Un entretien avec Marie Rose Moro (06:29), professeur de psychiatrie de l'enfant et de l'adolescent.
Les enfants qui grandissent en contexte de migration doivent bien souvent jongler entre deux langues : celle parlée à l'école et celle parlée à la maison. Pour une partie d'entre eux, cet apprentissage se révélera être une véritable source de plaisir : en découvrant une nouvelle langue, ils découvrent un nouvel univers. Pour les enfants, d'un point de vue cognitif, passer d'une langue à l'autre, ne pose aucun problème. En effet, la plasticité neuronale de leur cerveau leur permet d'acquérir de nouvelles compétences relativement facilement.
Toutefois, pour apprendre une seconde langue, l'enfant doit pouvoir prendre appui sur sa langue maternelle, celle qui lui a permis d'accéder au langage. Or, il arrive que l'enfant soit mis dans une situation ou sa première langue, et son premier univers culturel, social soit discrédité par la société. L'enfant imagine alors qu'il ne peut pas s'appuyer sur ce monde-là, cette langue-là.
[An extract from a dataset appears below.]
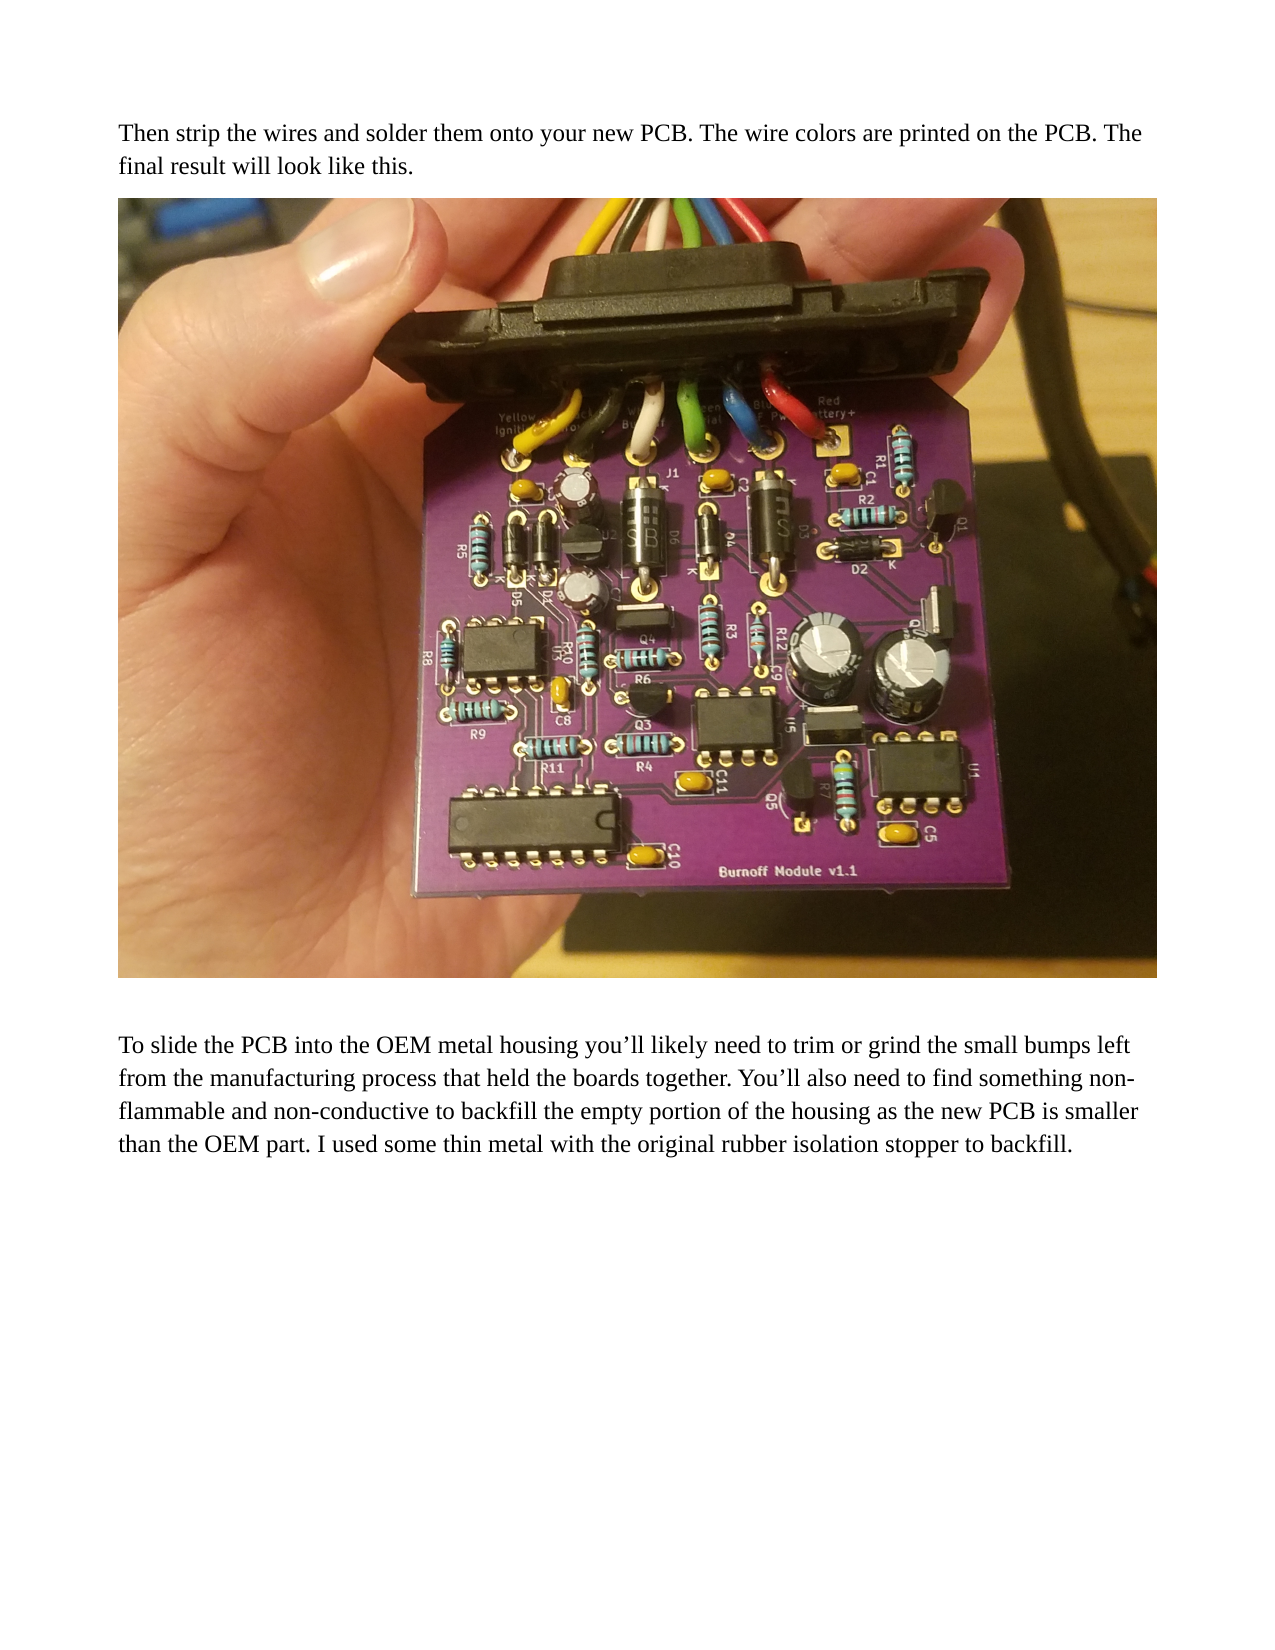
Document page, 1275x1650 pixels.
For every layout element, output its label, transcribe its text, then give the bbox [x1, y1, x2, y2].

text Then strip the wires and solder them onto your new PCB. The wire colors are printed on the PCB. The final result will look like this. [118, 118, 1157, 180]
text To slide the PCB into the OEM metal housing you’ll likely need to trim or grind the small bumps left from the manufacturing process that held the boards together. You’ll also need to find something non-flammable and non-conductive to backfill the empty portion of the housing as the new PCB is smaller than the OEM part. I used some thin metal with the original rubber isolation stopper to backfill. [118, 1030, 1157, 1157]
picture [118, 198, 1157, 978]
Sans appui sur ses compétences langagières antérieures, l'apprentissage de la seconde langue équivaut à réapprendre à parler.
Pour que les apprentissages soient véritablement incarnés, qu'ils fassent sens pour l'enfant, il est nécessaire que les versants affectifs (sa famille...) et cognitifs soient couplés.
Entretien réalisé lors du 7e congrès européen de l’AEPEA "Corps à corps. Souffrances du corps et travail psychique chez le bébé, l’enfant, l’adolescent, la famille et les soignants" tenu à Bruxelles en mai 2014.